Chew More Consciously

We know you love your weeknight sitcoms, but it's important you enjoy your meals sitting at your kitchen table—not in front of the television. Why? Carolyn Brown, MS RD of Foodtrainers explains that not only do the commercials for unhealthy food and drink increase our craving for junk, but because TV is so distracting, it also makes it harder to notice how full we're becoming until we've scarfed down too much. Science agrees with Brown: A recent study in the American Journal of Clinical Nutrition found that paying attention while eating can aid weight loss efforts, while distracted eating can lead to a long-term increase in food consumption.

Skip the Cozy Booth in the Back

If the thought of cooking makes you hyperventilate, chances are good you eat at restaurants quite often. But even if you have every intention to make healthy food choices, researchers have discovered that where you sit can subconsciously influence what ends up on your plate. In fact, Cornell University researchers have found that diners seated farthest from the front door tend to eat fewer salads and are 73 percent more likely to order a sweet treat for dessert. The takeaway: Next time the hostess gives you your pick of tables, opt for one closest to the front.

Make a Special Request

If you rarely use your kitchen, you may get take-out from time to time.
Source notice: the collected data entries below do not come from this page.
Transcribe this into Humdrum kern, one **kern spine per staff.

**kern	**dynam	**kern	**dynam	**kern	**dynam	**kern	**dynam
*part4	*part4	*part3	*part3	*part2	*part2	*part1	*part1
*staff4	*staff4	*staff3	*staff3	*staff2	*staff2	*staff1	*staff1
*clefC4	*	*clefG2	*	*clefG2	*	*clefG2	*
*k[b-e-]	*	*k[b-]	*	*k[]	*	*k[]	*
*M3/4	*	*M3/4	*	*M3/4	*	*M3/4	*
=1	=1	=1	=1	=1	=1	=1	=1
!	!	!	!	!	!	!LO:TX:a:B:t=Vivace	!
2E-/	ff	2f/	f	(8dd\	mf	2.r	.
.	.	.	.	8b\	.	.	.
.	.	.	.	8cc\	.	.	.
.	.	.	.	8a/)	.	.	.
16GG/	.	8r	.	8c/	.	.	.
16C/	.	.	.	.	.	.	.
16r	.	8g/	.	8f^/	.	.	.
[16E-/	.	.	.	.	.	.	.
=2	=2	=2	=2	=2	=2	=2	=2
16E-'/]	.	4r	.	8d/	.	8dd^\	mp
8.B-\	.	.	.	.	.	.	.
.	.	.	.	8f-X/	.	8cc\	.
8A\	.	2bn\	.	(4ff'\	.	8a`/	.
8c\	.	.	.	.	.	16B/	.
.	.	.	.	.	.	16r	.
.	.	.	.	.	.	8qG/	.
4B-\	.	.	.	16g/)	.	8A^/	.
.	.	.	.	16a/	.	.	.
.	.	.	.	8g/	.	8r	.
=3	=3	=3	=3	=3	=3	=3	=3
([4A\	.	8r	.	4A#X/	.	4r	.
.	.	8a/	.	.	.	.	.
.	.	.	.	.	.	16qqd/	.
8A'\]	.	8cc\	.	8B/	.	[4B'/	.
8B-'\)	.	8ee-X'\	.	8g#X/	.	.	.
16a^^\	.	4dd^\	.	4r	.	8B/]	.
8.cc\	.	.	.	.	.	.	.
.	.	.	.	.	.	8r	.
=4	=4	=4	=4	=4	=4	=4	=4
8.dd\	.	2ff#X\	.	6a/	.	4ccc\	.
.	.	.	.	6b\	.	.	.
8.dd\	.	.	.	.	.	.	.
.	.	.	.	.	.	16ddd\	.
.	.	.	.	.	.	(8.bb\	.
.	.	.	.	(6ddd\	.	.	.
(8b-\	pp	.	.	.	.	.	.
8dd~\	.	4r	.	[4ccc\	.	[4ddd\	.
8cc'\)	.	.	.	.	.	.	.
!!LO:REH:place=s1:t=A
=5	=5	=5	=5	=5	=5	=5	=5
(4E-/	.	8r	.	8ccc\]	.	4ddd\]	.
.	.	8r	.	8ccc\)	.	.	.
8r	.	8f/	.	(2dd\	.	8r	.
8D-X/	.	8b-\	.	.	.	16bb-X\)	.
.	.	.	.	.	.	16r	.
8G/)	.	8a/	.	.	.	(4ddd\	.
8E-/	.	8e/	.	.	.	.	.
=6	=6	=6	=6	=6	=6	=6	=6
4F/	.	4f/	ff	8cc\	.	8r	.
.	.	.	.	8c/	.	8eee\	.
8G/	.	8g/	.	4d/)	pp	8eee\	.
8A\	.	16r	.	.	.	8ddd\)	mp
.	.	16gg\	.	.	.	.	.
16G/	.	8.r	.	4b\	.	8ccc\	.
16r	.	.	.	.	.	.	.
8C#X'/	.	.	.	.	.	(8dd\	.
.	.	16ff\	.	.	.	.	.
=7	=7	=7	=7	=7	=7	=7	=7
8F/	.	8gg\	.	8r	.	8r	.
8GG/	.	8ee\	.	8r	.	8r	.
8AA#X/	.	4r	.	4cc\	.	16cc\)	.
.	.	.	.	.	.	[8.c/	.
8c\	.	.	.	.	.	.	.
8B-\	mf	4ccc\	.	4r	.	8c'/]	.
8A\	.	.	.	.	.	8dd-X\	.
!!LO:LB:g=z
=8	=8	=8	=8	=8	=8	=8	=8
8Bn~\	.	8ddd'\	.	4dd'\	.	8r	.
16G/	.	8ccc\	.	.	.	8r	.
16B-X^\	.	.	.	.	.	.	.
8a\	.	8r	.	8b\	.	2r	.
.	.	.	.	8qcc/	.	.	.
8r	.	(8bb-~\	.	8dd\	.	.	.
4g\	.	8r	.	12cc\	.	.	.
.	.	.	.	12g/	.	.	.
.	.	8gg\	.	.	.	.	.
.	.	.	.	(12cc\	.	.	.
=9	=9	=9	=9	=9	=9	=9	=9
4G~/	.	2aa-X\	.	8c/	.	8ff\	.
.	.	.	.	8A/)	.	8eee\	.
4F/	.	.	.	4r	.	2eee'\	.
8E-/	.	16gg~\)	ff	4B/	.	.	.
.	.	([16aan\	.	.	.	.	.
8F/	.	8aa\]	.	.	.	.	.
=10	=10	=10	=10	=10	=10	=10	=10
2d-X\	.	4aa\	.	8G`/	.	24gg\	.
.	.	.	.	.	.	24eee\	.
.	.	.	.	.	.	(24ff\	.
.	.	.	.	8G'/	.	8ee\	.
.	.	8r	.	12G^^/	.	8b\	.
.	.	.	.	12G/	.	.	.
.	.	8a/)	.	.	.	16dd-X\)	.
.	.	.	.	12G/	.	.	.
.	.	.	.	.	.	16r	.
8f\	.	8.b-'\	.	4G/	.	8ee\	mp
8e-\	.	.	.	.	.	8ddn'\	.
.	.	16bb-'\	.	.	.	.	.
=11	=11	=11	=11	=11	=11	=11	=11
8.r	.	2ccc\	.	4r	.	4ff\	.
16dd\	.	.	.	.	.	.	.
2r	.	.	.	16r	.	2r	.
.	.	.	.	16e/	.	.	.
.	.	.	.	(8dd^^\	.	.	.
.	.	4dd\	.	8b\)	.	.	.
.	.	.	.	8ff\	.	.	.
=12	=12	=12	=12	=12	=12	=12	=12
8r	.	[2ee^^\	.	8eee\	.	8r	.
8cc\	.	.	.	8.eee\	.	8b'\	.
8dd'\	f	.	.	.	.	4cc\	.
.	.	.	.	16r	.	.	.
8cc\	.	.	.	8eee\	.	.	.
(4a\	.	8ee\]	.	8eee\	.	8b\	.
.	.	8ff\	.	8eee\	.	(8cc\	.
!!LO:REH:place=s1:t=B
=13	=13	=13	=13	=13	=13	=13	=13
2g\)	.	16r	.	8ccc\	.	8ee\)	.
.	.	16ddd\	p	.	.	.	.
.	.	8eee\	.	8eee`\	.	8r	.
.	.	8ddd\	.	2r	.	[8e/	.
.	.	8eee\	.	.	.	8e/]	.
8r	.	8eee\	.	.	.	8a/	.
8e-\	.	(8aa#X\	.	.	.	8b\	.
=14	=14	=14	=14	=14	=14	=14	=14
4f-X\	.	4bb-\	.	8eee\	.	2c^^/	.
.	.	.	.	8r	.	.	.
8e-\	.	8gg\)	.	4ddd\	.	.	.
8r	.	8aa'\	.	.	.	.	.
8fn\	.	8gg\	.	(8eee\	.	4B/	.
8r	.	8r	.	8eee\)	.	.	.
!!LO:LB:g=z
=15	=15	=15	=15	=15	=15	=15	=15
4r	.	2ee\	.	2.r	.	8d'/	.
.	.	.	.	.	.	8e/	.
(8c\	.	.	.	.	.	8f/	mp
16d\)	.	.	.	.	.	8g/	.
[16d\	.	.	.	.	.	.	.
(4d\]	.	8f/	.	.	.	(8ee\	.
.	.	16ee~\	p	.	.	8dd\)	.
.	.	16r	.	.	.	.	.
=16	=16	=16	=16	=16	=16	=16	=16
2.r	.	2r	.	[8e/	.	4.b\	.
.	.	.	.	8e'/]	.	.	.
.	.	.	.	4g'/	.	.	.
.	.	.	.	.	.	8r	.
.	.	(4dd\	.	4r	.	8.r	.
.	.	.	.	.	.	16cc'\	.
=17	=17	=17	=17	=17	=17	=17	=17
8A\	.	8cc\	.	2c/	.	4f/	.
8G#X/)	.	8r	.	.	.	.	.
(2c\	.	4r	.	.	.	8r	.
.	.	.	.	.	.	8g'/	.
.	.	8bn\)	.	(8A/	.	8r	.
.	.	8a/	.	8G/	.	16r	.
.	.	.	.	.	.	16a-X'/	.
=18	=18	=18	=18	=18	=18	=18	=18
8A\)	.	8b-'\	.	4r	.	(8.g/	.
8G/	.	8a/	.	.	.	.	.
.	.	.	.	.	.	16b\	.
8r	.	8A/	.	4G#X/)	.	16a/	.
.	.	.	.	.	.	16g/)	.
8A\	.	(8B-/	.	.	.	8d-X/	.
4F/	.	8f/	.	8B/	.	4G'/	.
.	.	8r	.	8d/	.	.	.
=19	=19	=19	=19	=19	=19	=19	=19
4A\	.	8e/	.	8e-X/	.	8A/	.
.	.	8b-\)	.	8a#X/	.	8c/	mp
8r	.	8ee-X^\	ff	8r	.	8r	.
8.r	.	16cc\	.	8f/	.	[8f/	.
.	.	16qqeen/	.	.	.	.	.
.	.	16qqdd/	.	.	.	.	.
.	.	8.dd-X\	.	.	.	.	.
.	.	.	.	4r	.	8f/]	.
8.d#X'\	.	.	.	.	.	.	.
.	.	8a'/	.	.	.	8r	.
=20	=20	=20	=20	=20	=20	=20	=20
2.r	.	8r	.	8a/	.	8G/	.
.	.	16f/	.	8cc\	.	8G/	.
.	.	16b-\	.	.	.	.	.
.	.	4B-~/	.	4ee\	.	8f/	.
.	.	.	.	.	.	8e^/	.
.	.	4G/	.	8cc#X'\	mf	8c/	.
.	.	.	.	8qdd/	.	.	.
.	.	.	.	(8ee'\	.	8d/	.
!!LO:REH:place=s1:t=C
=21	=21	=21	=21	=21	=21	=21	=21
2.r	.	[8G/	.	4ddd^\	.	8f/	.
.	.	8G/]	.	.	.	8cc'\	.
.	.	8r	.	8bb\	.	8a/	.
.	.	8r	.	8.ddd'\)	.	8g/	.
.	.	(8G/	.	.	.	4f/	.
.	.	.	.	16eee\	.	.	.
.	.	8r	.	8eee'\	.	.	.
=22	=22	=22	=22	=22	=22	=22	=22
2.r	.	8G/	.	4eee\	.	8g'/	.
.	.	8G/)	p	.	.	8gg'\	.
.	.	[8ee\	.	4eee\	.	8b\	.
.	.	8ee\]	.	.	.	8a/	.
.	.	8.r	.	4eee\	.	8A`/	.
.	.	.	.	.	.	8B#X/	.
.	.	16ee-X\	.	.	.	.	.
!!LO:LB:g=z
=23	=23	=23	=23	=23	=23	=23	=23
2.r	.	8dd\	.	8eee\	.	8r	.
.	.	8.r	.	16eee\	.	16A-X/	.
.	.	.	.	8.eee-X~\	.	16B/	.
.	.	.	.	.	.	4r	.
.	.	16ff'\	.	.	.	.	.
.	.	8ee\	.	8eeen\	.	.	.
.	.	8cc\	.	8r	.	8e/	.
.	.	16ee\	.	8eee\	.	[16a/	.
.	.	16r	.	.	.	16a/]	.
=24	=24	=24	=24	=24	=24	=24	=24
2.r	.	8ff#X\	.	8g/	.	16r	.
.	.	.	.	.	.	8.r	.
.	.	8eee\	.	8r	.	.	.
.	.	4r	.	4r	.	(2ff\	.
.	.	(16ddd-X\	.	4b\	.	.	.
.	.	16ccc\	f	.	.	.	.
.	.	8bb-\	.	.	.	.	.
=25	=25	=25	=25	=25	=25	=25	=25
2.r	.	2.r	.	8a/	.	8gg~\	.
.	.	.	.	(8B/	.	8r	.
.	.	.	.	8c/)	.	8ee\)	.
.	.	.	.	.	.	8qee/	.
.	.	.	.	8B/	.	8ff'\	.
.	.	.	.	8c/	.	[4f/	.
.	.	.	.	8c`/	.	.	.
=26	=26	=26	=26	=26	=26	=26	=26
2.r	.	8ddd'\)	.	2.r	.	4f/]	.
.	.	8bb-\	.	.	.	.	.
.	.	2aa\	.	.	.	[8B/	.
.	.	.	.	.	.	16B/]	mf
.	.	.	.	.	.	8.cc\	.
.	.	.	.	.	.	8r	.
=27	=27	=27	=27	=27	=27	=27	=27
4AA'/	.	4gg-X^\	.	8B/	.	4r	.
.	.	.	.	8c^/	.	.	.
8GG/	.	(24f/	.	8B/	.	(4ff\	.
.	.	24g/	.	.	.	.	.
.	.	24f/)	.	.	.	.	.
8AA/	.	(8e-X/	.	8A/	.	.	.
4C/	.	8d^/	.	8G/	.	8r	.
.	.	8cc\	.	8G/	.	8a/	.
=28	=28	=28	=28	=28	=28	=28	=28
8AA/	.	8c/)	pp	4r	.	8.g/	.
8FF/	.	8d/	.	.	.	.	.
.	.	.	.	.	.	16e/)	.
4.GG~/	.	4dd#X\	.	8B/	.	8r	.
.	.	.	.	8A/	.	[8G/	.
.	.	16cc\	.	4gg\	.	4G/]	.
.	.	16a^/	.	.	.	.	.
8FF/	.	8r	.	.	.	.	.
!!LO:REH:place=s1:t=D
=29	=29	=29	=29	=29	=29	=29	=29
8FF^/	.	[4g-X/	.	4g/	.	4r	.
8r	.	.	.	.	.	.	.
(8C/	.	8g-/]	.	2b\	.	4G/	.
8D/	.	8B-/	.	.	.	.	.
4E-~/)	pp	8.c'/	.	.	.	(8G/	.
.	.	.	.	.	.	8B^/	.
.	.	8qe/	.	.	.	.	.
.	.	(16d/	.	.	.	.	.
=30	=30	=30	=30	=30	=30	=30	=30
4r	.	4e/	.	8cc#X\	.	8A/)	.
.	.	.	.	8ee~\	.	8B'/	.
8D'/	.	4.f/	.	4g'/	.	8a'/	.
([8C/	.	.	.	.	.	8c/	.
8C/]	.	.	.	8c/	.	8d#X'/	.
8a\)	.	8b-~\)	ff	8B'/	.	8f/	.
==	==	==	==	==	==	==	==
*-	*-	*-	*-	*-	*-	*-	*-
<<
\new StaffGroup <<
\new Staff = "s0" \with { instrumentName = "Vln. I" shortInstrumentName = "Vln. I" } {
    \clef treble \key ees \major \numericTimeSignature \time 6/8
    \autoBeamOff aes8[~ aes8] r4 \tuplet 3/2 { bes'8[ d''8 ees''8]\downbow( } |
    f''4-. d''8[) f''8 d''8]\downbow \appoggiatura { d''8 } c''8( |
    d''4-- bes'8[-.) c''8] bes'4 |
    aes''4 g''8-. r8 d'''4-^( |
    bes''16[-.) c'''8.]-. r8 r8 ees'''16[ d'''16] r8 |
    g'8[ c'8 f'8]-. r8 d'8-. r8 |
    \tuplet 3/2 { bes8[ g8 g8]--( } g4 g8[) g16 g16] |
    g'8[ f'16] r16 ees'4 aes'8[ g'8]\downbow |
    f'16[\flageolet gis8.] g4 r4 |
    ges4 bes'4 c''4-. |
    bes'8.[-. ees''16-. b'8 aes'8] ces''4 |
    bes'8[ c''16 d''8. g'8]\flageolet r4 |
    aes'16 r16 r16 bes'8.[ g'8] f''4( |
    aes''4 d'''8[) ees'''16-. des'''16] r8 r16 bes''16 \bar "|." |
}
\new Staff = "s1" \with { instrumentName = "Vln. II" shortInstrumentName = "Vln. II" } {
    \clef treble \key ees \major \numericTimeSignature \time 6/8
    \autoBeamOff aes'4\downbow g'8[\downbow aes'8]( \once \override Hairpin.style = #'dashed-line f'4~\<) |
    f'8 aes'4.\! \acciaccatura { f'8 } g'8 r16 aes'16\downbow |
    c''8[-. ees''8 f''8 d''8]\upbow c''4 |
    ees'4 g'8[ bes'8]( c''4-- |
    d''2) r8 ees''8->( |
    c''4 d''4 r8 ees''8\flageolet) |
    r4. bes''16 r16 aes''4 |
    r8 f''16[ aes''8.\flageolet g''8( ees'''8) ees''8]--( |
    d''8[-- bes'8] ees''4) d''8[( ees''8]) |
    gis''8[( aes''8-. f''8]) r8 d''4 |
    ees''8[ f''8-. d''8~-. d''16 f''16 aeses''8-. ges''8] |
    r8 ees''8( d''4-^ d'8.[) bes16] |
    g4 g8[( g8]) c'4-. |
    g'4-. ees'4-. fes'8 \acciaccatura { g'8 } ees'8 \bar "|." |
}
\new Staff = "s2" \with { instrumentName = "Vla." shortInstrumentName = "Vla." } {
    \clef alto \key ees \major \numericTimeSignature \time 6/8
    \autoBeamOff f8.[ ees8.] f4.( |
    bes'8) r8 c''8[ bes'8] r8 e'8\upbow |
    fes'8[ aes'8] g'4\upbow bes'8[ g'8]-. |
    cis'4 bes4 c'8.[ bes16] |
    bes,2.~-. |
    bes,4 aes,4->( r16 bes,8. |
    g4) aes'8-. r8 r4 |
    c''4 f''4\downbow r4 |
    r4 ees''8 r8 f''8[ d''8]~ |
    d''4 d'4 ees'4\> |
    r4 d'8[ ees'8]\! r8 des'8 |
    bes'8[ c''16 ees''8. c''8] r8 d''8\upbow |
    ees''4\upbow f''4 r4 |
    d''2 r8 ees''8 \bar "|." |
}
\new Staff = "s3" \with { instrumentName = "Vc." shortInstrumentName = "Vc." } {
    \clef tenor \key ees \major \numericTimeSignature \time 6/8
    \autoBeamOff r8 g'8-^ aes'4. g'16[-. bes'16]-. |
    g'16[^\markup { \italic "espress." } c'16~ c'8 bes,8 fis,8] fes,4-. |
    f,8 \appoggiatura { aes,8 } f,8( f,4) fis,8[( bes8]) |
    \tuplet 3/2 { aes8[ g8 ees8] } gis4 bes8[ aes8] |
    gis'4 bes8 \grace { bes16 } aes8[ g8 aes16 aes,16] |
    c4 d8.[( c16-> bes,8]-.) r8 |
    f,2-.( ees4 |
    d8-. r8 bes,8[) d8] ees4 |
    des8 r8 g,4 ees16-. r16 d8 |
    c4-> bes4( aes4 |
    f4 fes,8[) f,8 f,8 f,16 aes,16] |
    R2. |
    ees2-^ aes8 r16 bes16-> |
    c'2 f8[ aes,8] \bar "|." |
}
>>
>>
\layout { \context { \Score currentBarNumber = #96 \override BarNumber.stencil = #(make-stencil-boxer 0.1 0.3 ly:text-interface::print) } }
While ordering out may have a bad rap for being high-cal, there are a number of special requests and substitutions you can ask for that will slash hundred, even thousands—yes, we said thousands— of calories from your order.

Eat Dessert from a Mug

Although one of our earlier tips instructed you to throw out your junk food, that doesn't mean all sweet treats are off limits. In fact, too much diet deprivation can make sweets look all the more tempting and lead to diet-derailing binges down the road. Indulge while keeping portions and calories in check by whipping up single-serve microwave cake. Don't worry, absolutely no culinary skills are required. You just throw a bunch of ingredients into a mug, mix it up and zap it in the microwave.

Close the Kitchen at Night

Limiting when you eat is just as important as what you eat. According to a recent Cell Metabolism study, mice that engaged in "time-restricted feeding"—eating only during a 9-12 hour period of activity and abstaining from food for the 12-hour sedentary, overnight period—showed signs of reversing the progression of metabolic disease and type 2 diabetes. In fact, the experiment showed that eating under a time-restricted feeding schedule effectively stymied weight gain even when used with high-calorie, high-fructose and high-fat diets. Better yet, it was found to still be effective even when the time-restricted feeding was disrupted on the weekends. In other words, stay away from the pantry from 8pm to 8am.